Input data:
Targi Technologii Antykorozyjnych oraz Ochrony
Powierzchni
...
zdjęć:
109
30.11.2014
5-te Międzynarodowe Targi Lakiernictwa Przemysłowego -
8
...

Prompt: Take the line with "5-te Międzynarodowe Targi" and all lines after it through the end of the records, and write them out exactly; include nothing else.

Response below:
5-te Międzynarodowe Targi Lakiernictwa Przemysłowego -
8
...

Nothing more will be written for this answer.